Die optimale Digitalisierung möglichst vieler Geschäftsprozesse in die Wege zu leiten, ist derzeit unter Unternehmern verschiedenster Branchen ein großes Thema. Gilt die „Digitalisierung“ doch als größter „Megatrend“ unserer Zeit, der unser weiteres Leben nachhaltig verändern wird, in einem ähnlichen Maße, wie einst die industrielle Revolution innerhalb kürzester Zeit die ganze Welt auf den Kopf gestellt hat.

Nicht nur clever sondern „Smart“

Innovative datenbasierte Dienstleistungen, die Smart Services, verwandeln fundamental die Strukturen und Geschäftsmodelle ganzer Branchen. Die Wertschöpfung solcher intelligenter und vernetzter Produkte endet nicht mit ihrer Auslieferung, sondern sie werden über ihren gesamten Lebenszyklus vom Hersteller begleitet.

Das Geschäft in der Einkaufsstraße, der Online-Shop, der Hochglanz-Katalog und die „App“ auf dem Smartphone verschmelzen bei der Multi-Channel Integration. Der Kunde hat über diese unterschiedlichen Touchpoints stets Zugriff auf das Gesamtangebot des Verkäufers und genießt ein durchgängiges, konsistentes und personalisiertes Einkaufserlebnis. Der Handel optimiert auf Basis der dabei anfallenden Daten Warenbestände und Lagerorte, um gleichzeitig Bestandskosten und die Lieferdauer zu reduzieren.

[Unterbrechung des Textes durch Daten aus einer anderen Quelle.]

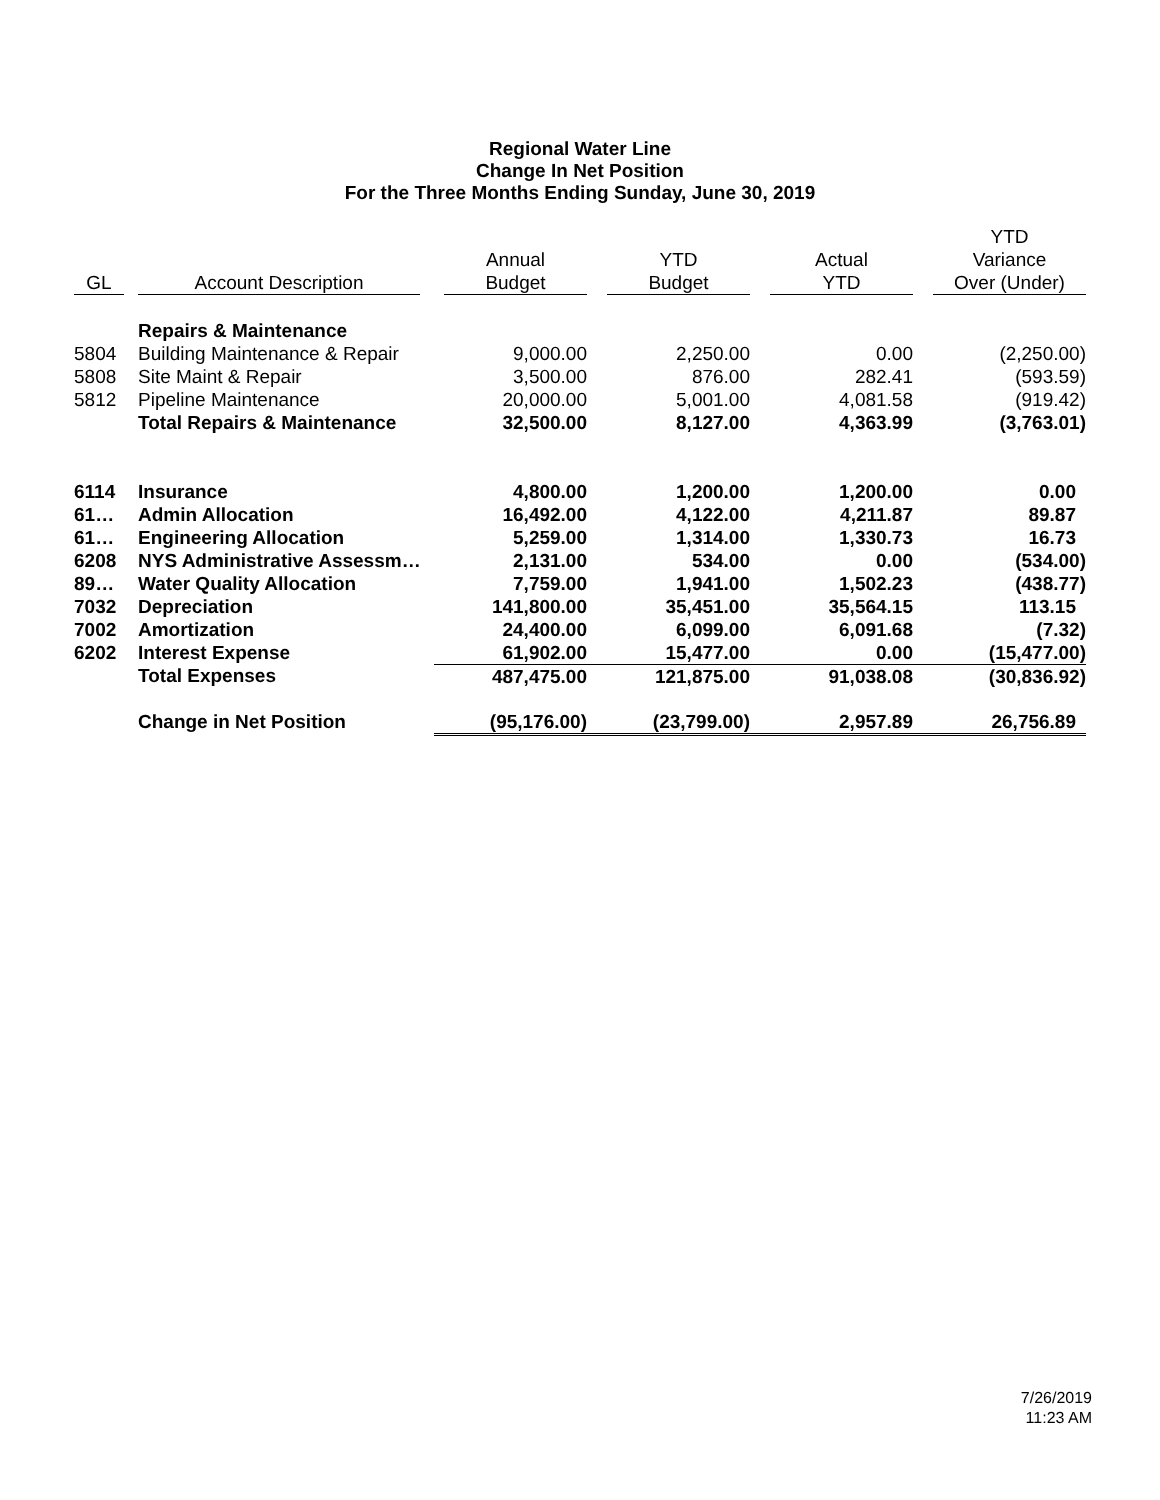Regional Water Line
Change In Net Position
For the Three Months Ending Sunday, June 30, 2019
| GL | Account Description | Annual Budget | YTD Budget | Actual YTD | YTD Variance Over (Under) |
| --- | --- | --- | --- | --- | --- |
| | Repairs & Maintenance | | | | |
| 5804 | Building Maintenance & Repair | 9,000.00 | 2,250.00 | 0.00 | (2,250.00) |
| 5808 | Site Maint & Repair | 3,500.00 | 876.00 | 282.41 | (593.59) |
| 5812 | Pipeline Maintenance | 20,000.00 | 5,001.00 | 4,081.58 | (919.42) |
| | Total Repairs & Maintenance | 32,500.00 | 8,127.00 | 4,363.99 | (3,763.01) |
| 6114 | Insurance | 4,800.00 | 1,200.00 | 1,200.00 | 0.00 |
| 61… | Admin Allocation | 16,492.00 | 4,122.00 | 4,211.87 | 89.87 |
| 61… | Engineering Allocation | 5,259.00 | 1,314.00 | 1,330.73 | 16.73 |
| 6208 | NYS Administrative Assessm… | 2,131.00 | 534.00 | 0.00 | (534.00) |
| 89… | Water Quality Allocation | 7,759.00 | 1,941.00 | 1,502.23 | (438.77) |
| 7032 | Depreciation | 141,800.00 | 35,451.00 | 35,564.15 | 113.15 |
| 7002 | Amortization | 24,400.00 | 6,099.00 | 6,091.68 | (7.32) |
| 6202 | Interest Expense | 61,902.00 | 15,477.00 | 0.00 | (15,477.00) |
| | Total Expenses | 487,475.00 | 121,875.00 | 91,038.08 | (30,836.92) |
| | Change in Net Position | (95,176.00) | (23,799.00) | 2,957.89 | 26,756.89 |
7/26/2019
11:23 AM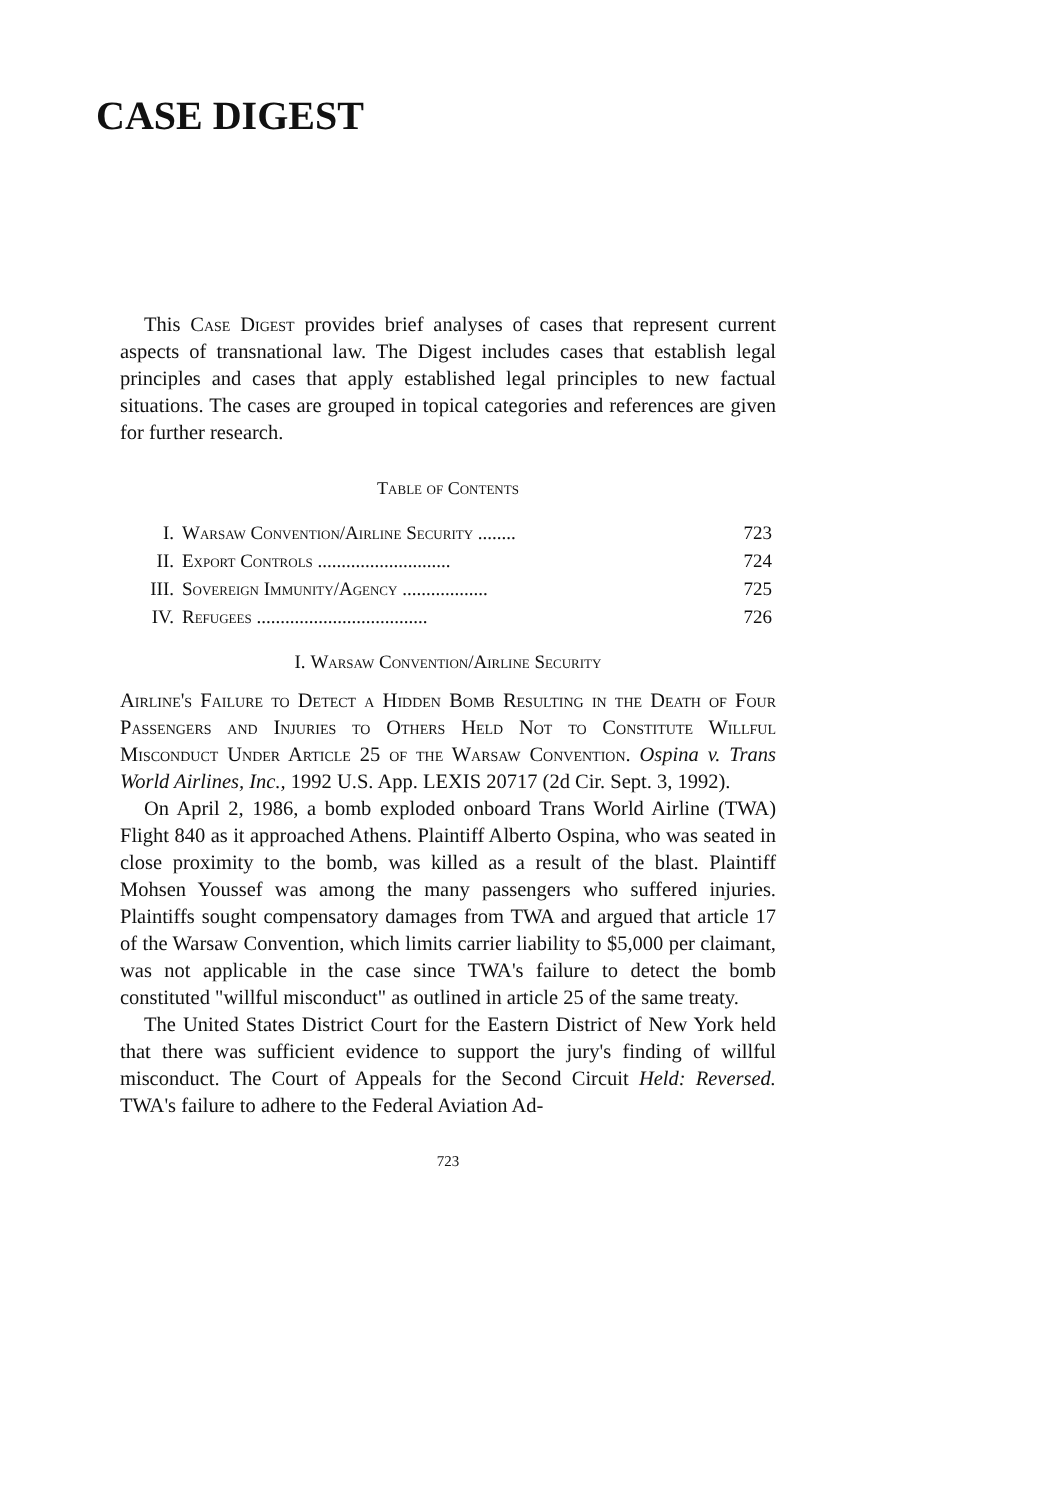CASE DIGEST
This Case Digest provides brief analyses of cases that represent current aspects of transnational law. The Digest includes cases that establish legal principles and cases that apply established legal principles to new factual situations. The cases are grouped in topical categories and references are given for further research.
Table of Contents
| I. | Warsaw Convention/Airline Security ........ | 723 |
| II. | Export Controls ............................ | 724 |
| III. | Sovereign Immunity/Agency .................. | 725 |
| IV. | Refugees .................................... | 726 |
I. Warsaw Convention/Airline Security
Airline's Failure to Detect a Hidden Bomb Resulting in the Death of Four Passengers and Injuries to Others Held Not to Constitute Willful Misconduct Under Article 25 of the Warsaw Convention. Ospina v. Trans World Airlines, Inc., 1992 U.S. App. LEXIS 20717 (2d Cir. Sept. 3, 1992).
On April 2, 1986, a bomb exploded onboard Trans World Airline (TWA) Flight 840 as it approached Athens. Plaintiff Alberto Ospina, who was seated in close proximity to the bomb, was killed as a result of the blast. Plaintiff Mohsen Youssef was among the many passengers who suffered injuries. Plaintiffs sought compensatory damages from TWA and argued that article 17 of the Warsaw Convention, which limits carrier liability to $5,000 per claimant, was not applicable in the case since TWA's failure to detect the bomb constituted "willful misconduct" as outlined in article 25 of the same treaty.
The United States District Court for the Eastern District of New York held that there was sufficient evidence to support the jury's finding of willful misconduct. The Court of Appeals for the Second Circuit Held: Reversed. TWA's failure to adhere to the Federal Aviation Ad-
723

Bei ersten Umsetzungen von Industrie 4.0 wird durch die Vernetzung der physischen Produktionswelt mit der digitalen Planungswelt eine autonome Steuerung der Produktion ermöglicht und die Transparenz in allen Abläufen erhöht. In den so genannten „Smart Factories“ finden mit CPS oder ID-Systemen ausgestattete Werkstücke und Betriebsmittel selbstständig den optimalen Weg durch die Fertigung und werden damit ohne eine zentrale Steuerung zum fertigen Endprodukt transformiert. Dieser hohe Grad an flexibler und dezentraler Automatisierung setzt eine massive Ausweitung der Kommunikation zwischen allen beteiligten Komponenten voraus. Dies kann nur durch deren umfassende Vernetzung erreicht werden.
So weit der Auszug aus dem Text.